Il faut vivre dangereusement…
1992 “ Inter Haras ” à Cluny.
Evénement majeur qui chaque année met en concurrence, en tandem et en attelage à quatre, les chevaux et les gardes des Haras. Rassemblement
sensationnel d’étalons de sang, mais aussi des neuf races de trait françaises que le monde entier nous
envie.
Voitures prestigieuses, inventoriées au patrimoine national.
Fragile vitrine…
Que reste-t-il aux chevaux de trait pour prolonger leur existence, si ce n’est le débardage encore, dans quelques forêts, et les compétitions d’attelage où ils ne sont pas très nombreux ?
C’est à pleurer.
Que reste-t-il des Haras pour lesquels j’aimais à dire que les impôts, là oui, pour eux, je les payais de bon cœur ?
Peau de chagrin.
Formidables encolures nattées de tricolore, parées d’une queue de
renard attachée au frontal et cerclées de grelottières
empoilées de blaireau.
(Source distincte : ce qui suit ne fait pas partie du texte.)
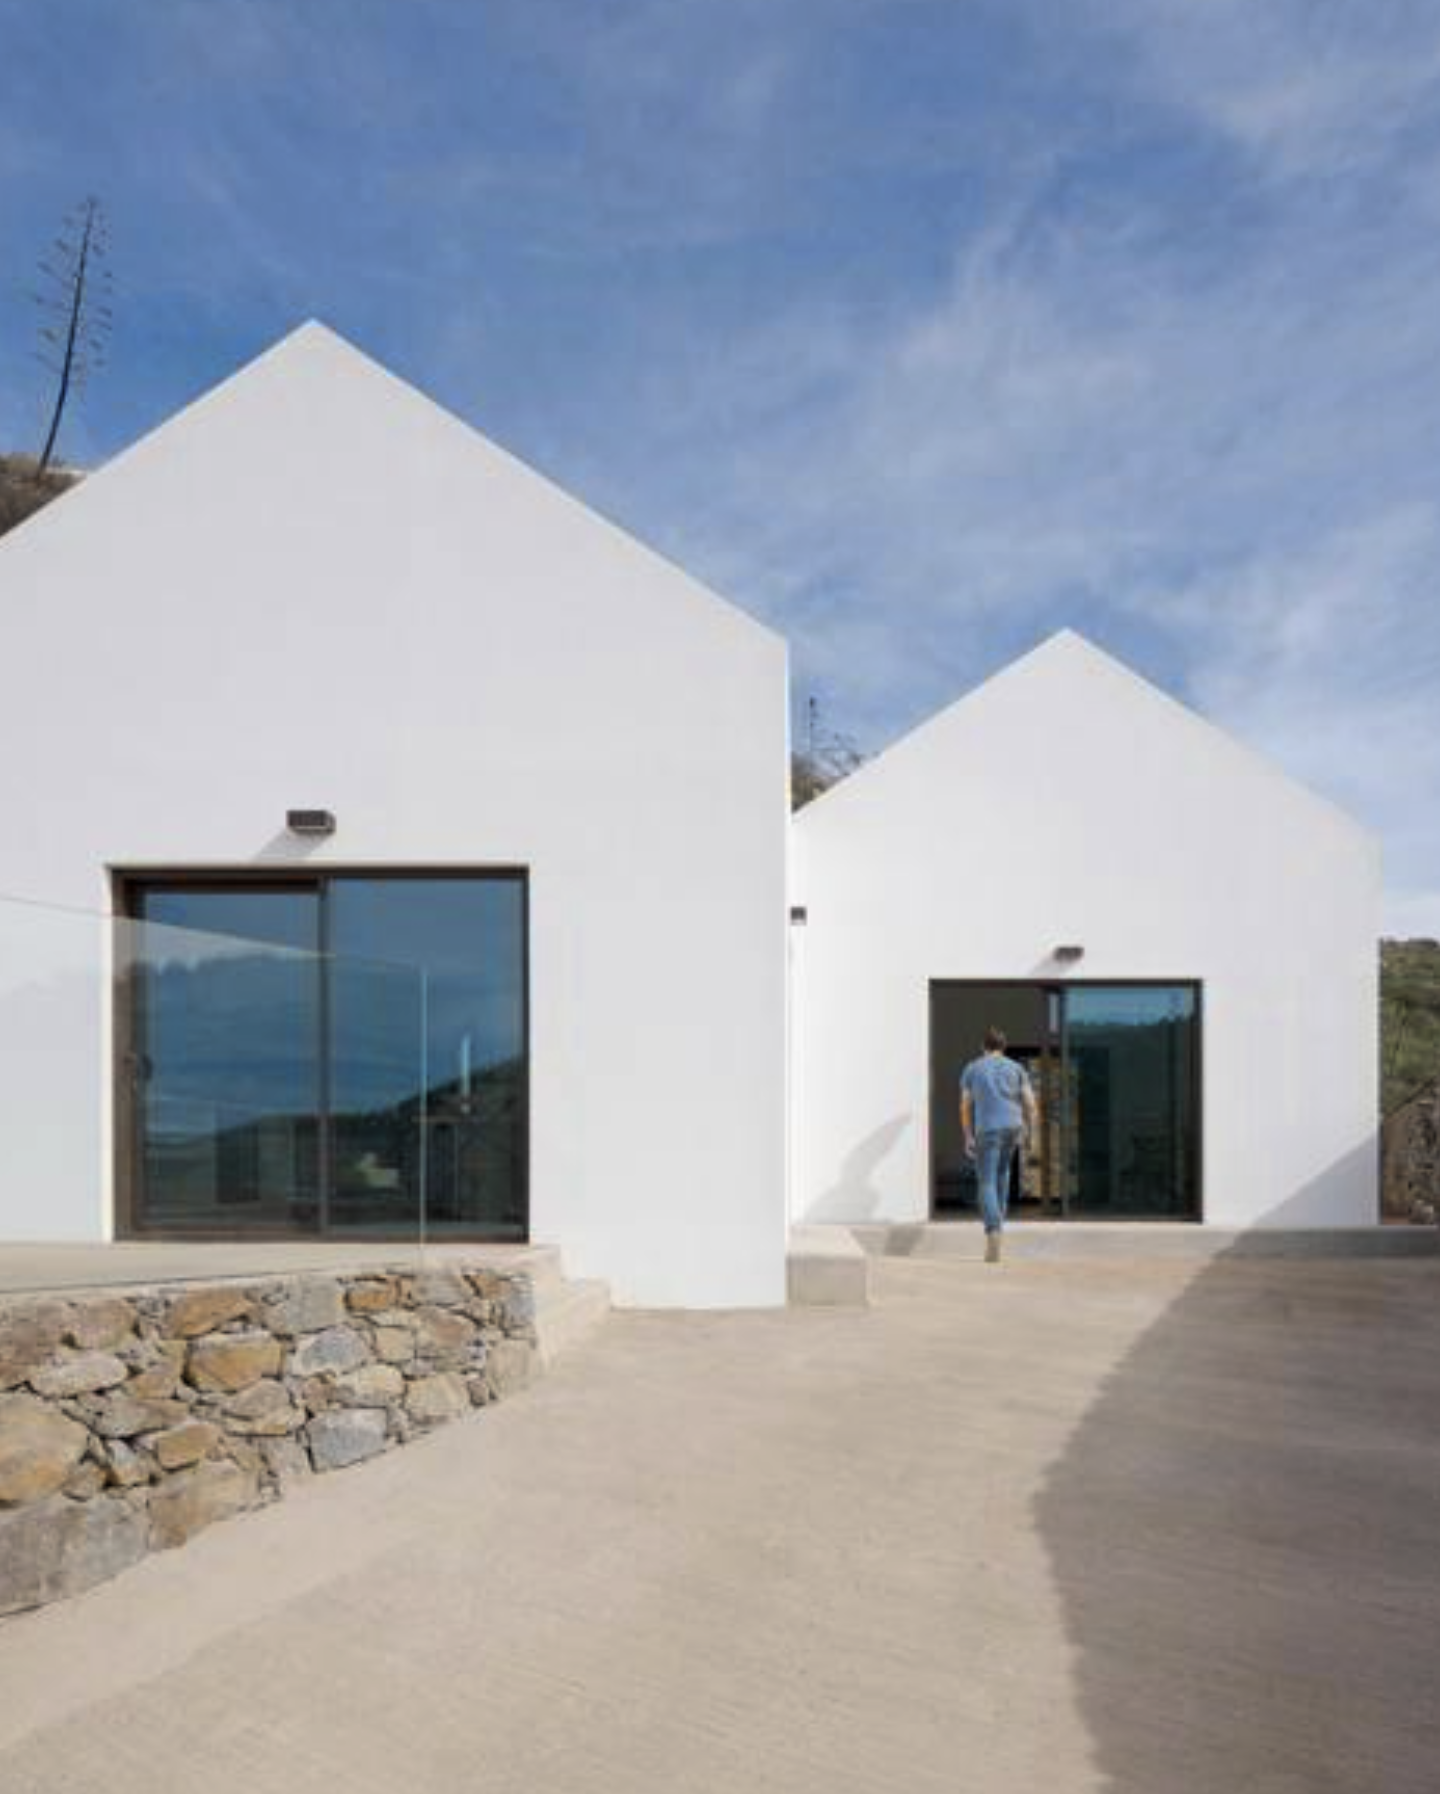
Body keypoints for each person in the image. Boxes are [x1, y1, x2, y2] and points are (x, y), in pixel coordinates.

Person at [961, 1026, 1038, 1263]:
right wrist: (1030, 1133)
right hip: (1012, 1128)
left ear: (983, 1047)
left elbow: (965, 1106)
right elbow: (1031, 1104)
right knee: (1003, 1175)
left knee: (986, 1181)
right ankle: (999, 1227)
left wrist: (967, 1136)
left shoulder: (973, 1069)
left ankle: (993, 1230)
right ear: (1003, 1047)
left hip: (988, 1129)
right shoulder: (1016, 1068)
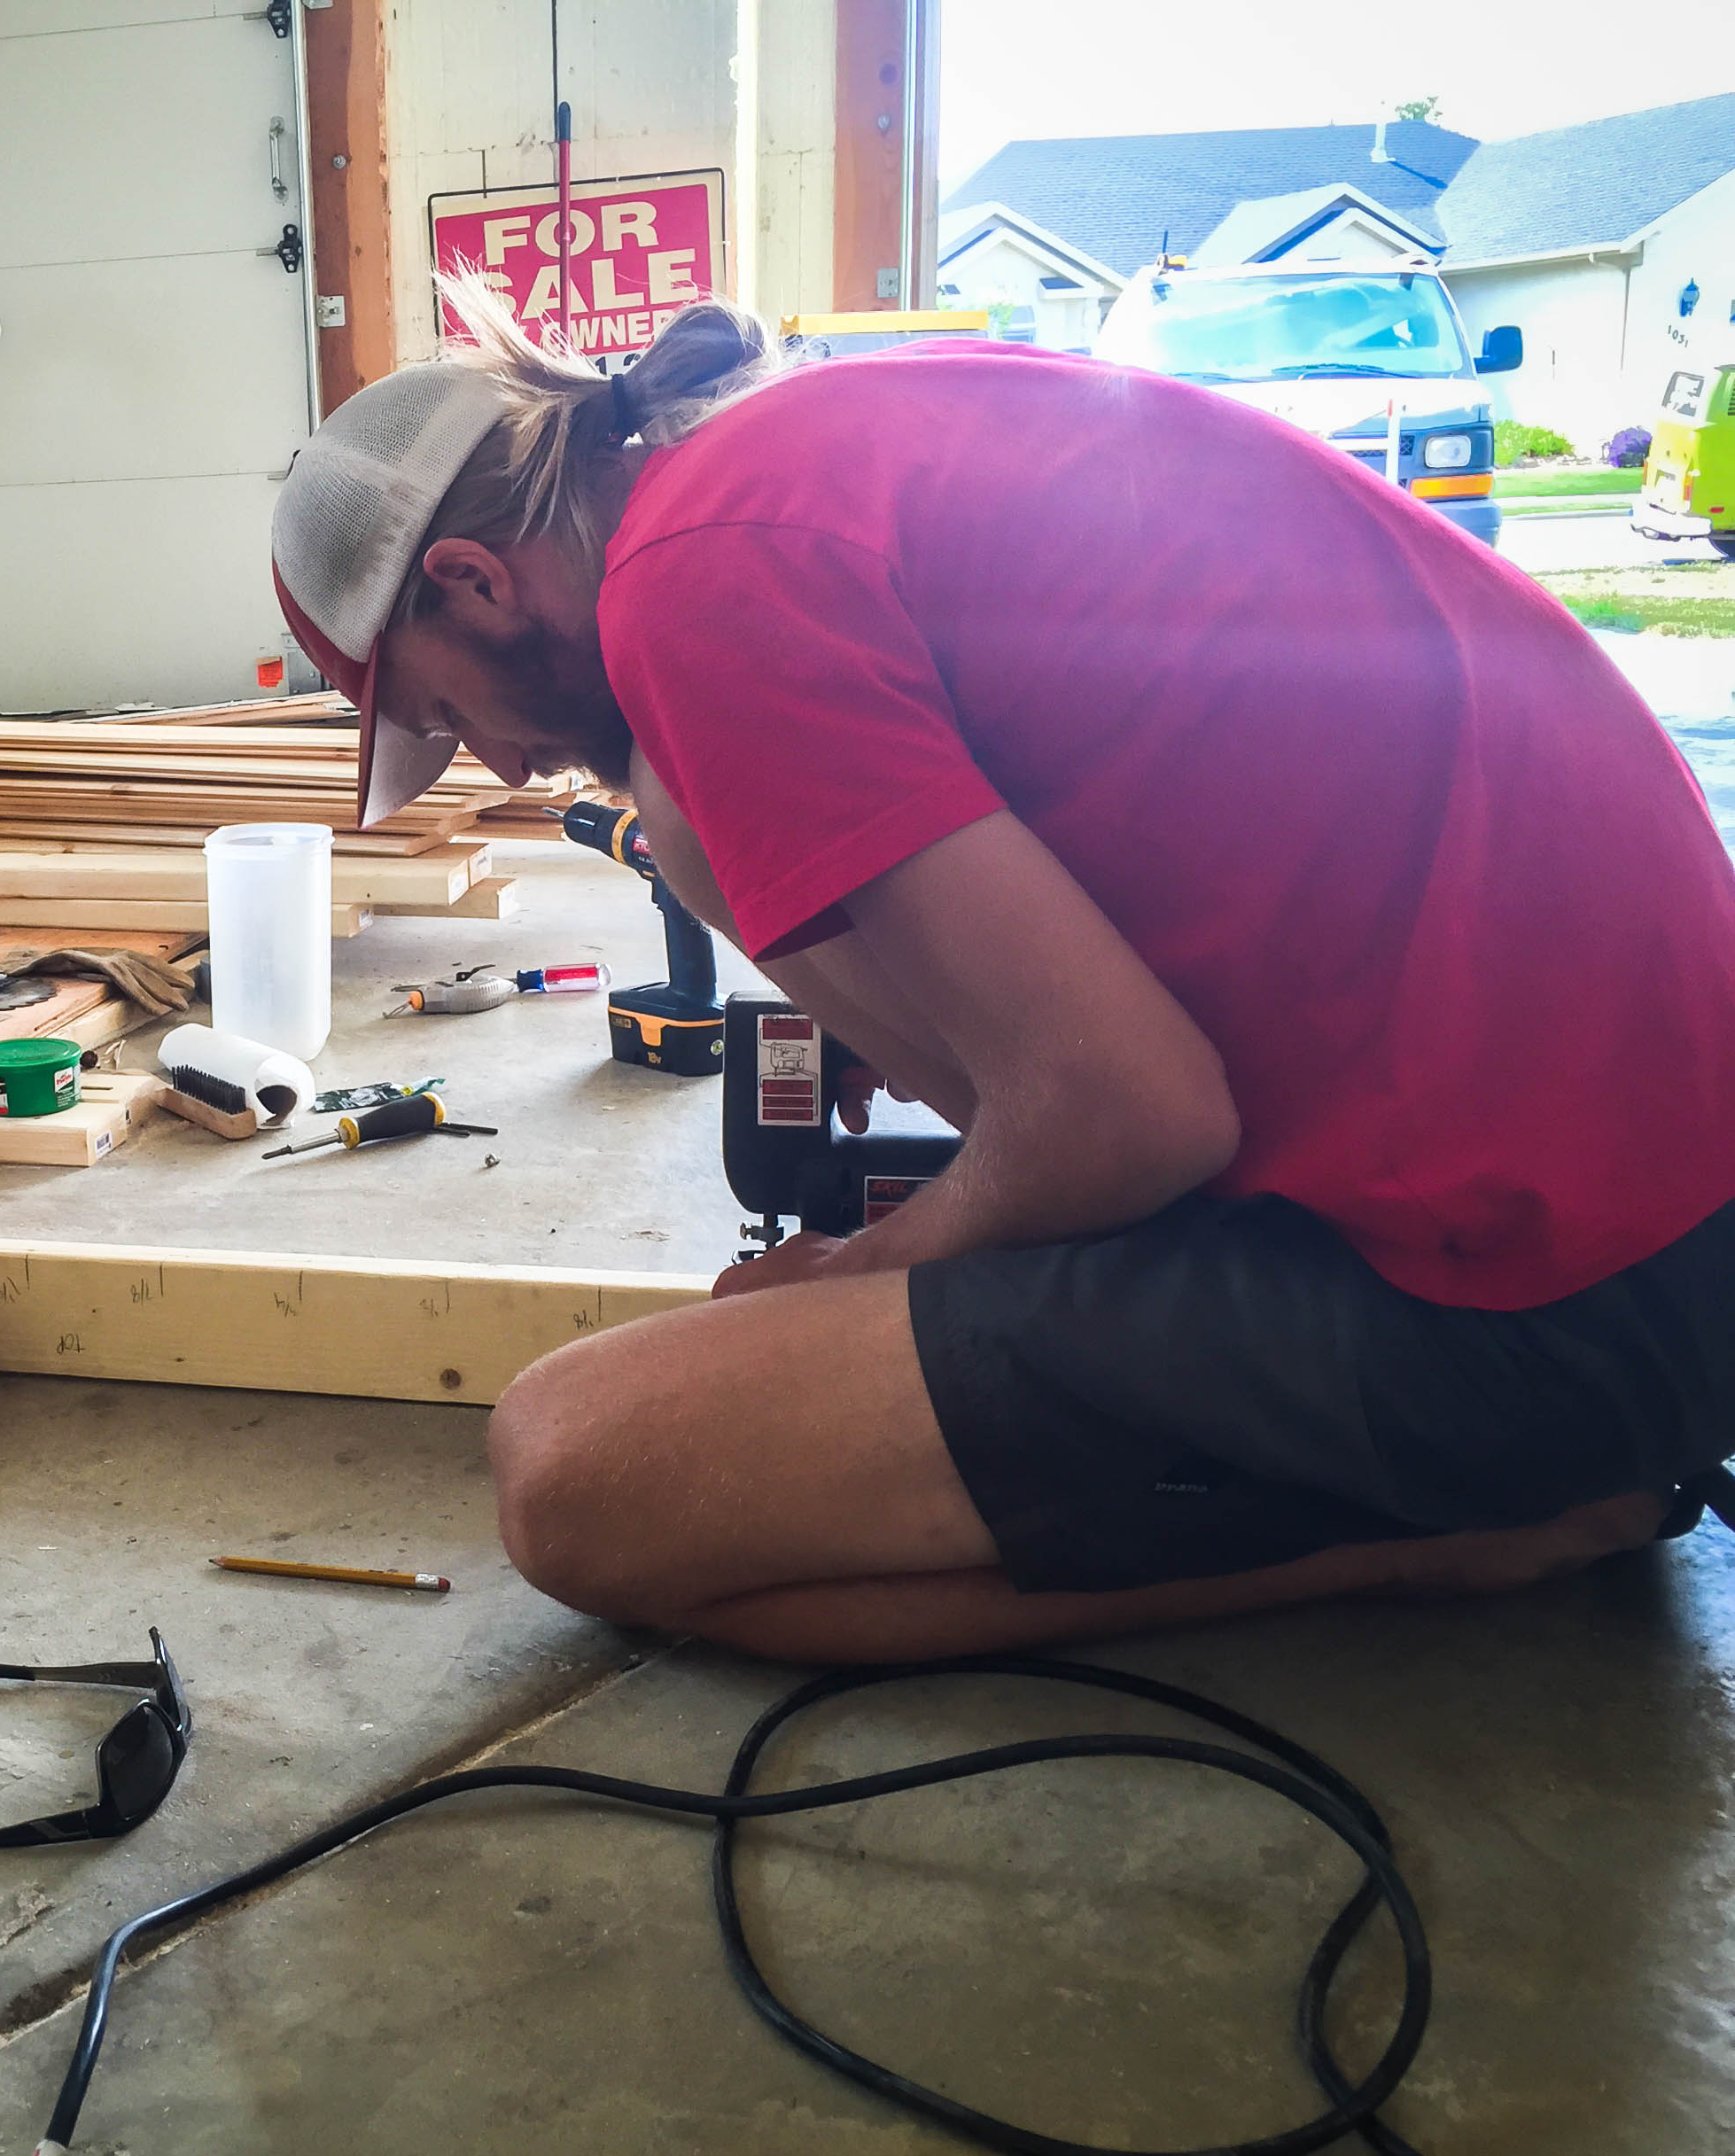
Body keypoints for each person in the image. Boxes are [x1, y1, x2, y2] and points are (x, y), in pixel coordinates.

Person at [268, 284, 1735, 1662]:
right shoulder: (795, 451)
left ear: (475, 580)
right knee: (685, 822)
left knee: (580, 1476)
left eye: (453, 715)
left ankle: (1448, 1538)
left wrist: (851, 1278)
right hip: (1639, 1199)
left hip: (1547, 1299)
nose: (507, 766)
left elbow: (1136, 1117)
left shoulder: (690, 579)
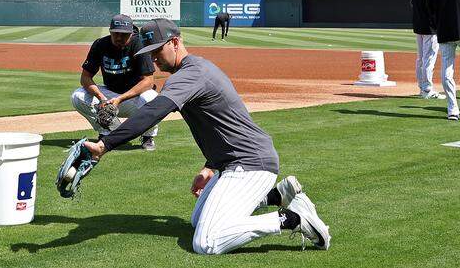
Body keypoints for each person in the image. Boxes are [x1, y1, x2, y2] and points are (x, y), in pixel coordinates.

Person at [78, 19, 331, 254]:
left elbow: (153, 112)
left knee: (207, 241)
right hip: (231, 164)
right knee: (197, 220)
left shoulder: (191, 74)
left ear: (175, 42)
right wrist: (210, 166)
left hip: (250, 164)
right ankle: (275, 196)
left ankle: (293, 219)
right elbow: (222, 123)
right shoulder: (192, 71)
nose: (154, 58)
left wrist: (105, 144)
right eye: (150, 53)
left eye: (157, 50)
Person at [71, 14, 158, 151]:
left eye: (123, 35)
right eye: (116, 33)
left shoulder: (139, 45)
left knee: (151, 98)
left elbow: (148, 81)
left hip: (134, 97)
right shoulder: (100, 44)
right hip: (110, 94)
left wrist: (120, 99)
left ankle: (148, 136)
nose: (119, 37)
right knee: (78, 96)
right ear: (110, 31)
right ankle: (108, 132)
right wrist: (102, 98)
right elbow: (85, 78)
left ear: (131, 33)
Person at [410, 0, 443, 99]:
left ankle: (422, 88)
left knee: (421, 58)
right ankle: (427, 89)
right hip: (430, 26)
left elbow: (411, 2)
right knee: (429, 58)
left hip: (419, 24)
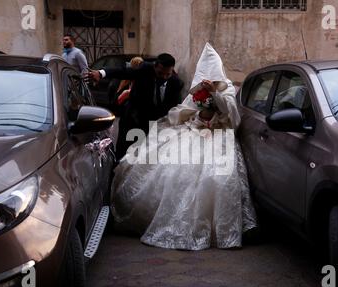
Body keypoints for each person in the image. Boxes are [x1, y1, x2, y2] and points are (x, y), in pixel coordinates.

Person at [110, 43, 258, 251]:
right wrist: (194, 115)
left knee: (218, 178)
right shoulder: (194, 90)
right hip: (196, 131)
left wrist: (214, 94)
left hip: (219, 136)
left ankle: (217, 226)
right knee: (170, 170)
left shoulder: (227, 89)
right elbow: (184, 110)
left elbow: (232, 117)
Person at [88, 53, 184, 160]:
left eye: (168, 74)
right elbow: (123, 72)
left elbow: (173, 109)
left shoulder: (176, 84)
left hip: (154, 125)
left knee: (147, 158)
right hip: (133, 120)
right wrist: (101, 73)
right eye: (160, 73)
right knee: (123, 155)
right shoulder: (145, 69)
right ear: (155, 66)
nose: (164, 77)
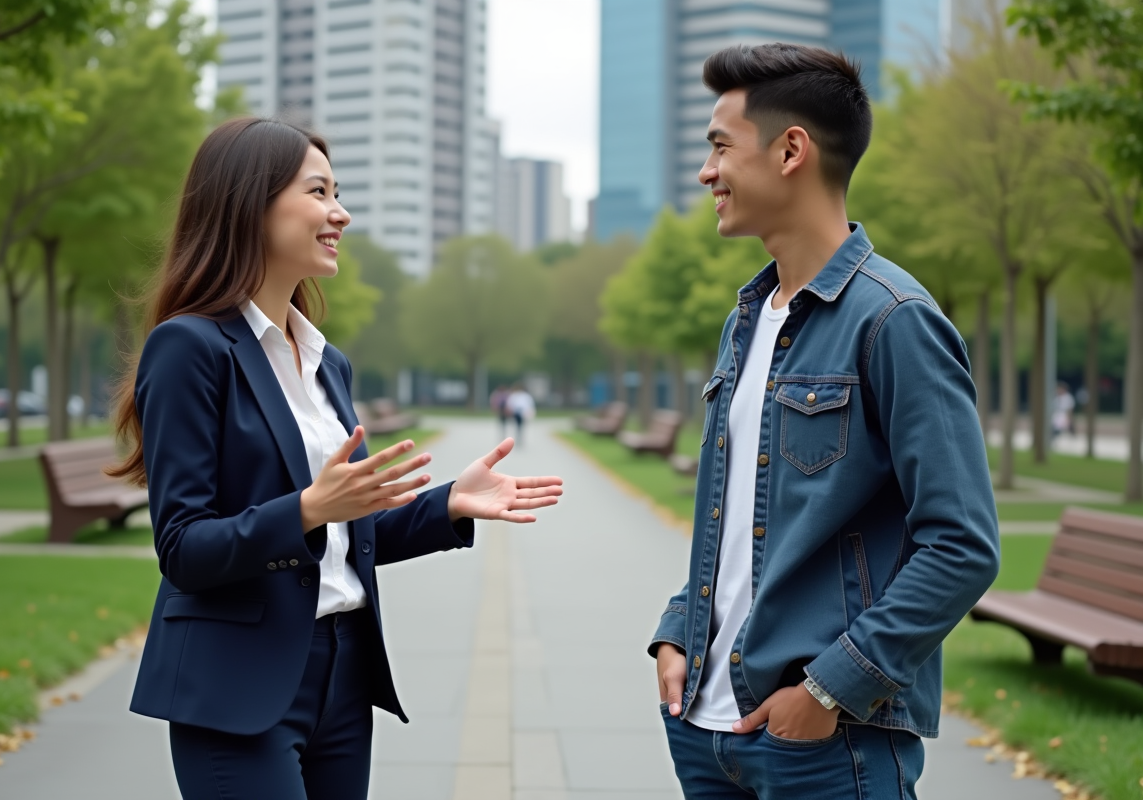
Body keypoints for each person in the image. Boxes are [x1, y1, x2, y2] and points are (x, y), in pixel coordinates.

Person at [108, 118, 564, 800]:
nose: (340, 213)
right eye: (319, 192)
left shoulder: (326, 362)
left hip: (343, 676)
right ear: (249, 203)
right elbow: (183, 549)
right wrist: (307, 509)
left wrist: (447, 504)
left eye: (337, 193)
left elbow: (352, 533)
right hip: (239, 688)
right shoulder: (190, 349)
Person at [650, 44, 999, 799]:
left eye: (718, 147)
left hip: (823, 748)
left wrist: (830, 689)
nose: (706, 172)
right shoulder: (746, 321)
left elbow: (963, 545)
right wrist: (680, 628)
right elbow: (734, 514)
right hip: (707, 734)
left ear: (790, 151)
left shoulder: (895, 321)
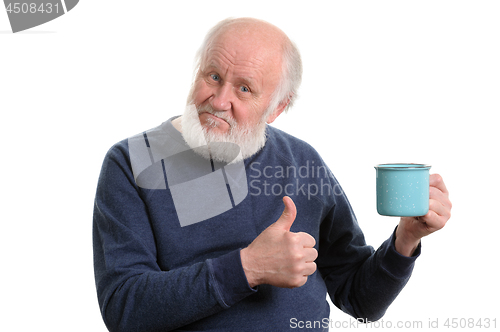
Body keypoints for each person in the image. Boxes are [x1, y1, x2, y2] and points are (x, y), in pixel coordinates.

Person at [92, 17, 452, 332]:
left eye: (244, 88)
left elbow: (360, 301)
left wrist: (405, 240)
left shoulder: (302, 161)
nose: (218, 100)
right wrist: (247, 267)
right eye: (213, 76)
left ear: (277, 107)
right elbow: (123, 308)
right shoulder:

Croupes alertes et rebondies, queues tressées de laine ou
de paille, souvent coupées afin que les guides ne se prennent
dedans.
Pratique révolue à présent. Fanons velus, pieds grands comme des assiettes, et
surtout, regards de velours, car ces gros sont des
tendres, des grands gentils.
Comme je m’attarde, en admiration devant un ardennais vêtu d’une incroyable robe isabelle, on me demande si je ne voudrais pas être
juge de voiture pendant le marathon sur un attelage à quatre comtois.
Evidemment, je saute sur l’occasion.
Equipée de mon casque de « compète », d’un chrono, d’un crayon
et d’une feuille de pénalités, je m’assois en touriste aux premières loges,à la gauche du meneur.
Je ne vais pas être déçue de l’expédition.
Nous sommes au début de l’ancienne voie ferrée, là où se donne le départ. Nous bavardons un
peu. Celui qui tient les guides
m’explique qu’il n’a pas bien l’habitude de mener à quatre,
- Ah bon ?
L’un des grooms en rajoute en me disant que le timonier gauche n’est attelé que depuis deux jours…
- Ah ?
Eh bien, on va faire avec, n’est-ce-pas ?
Personnellement il me manque au moins une « case » : j’affronte le danger. Un peu suicidaire peut-être, ou fataliste, on ne sait pas.
Nous partons... Pas loin.
Au bout de quelques pas, le timonier gauche qui est sous mon nez, se pointe, s’effondre, glisse sous le timon et fait tomber le timonier droit.
Là, quand même, on est mal…braves, les comtois ne se débattent pas.
Par chance, pas de bobo. Les grooms arrivent à les démêler de leurs traits, à les remettre debout et en place.
- Lààà, tout doux…
Nous repartons.
Le novice est calmé. Il a appris beaucoup en peu de temps.
En troupeau, il suit sans se poser de question. La phase de pas, n’en parlons pas, ils vont trotter tout le temps.
Pour les pénalités, ça fait mal !
Nous grimpons les côtes de Varanges. C’est raide, ça occupe les chevaux qui mettent tout leur cœur à l’ouvrage sous leurs crinières d’un blond d’enfant. Pas grands, les comtois,
mais avec de l’énergie et du sang. Puis, nous redescendons, c’est toujours aussi raide, et là, ça se gâte. Les volées cessent d’avancer, les timoniers continuent de tirer.
On se rentre dedans. Les volées s’échappent à gauche. Pour un peu ça ferait un
quadrige… l’ennui, c’est que la voiture commence à verser du côté du meneur, lequel avec
un flegme qu’on lui envierait Outre-Manche, se lève et s’assoit sur mes genoux !
Sauvés !
Au rappel, les quatre passagers remettent la voiture sur ses roues, les volées reviennent à leur place et nous débouchons enfin en terrain plat sur le champ de courses autour duquel sont repartis les
obstacles à négocier.
Le meneur me dit alors :
- Ça ne vous a pas dérangée que je m’assois sur vos genoux ?
- Oh non, pensez donc…
Alors, après avoir fait quelques nœuds dans les obstacles, nous irons jusqu’à l’arrivée, intacts, et tous ensemble.
Je ne savais pas qu’on avait autant l’esprit d’aventure dans les Haras.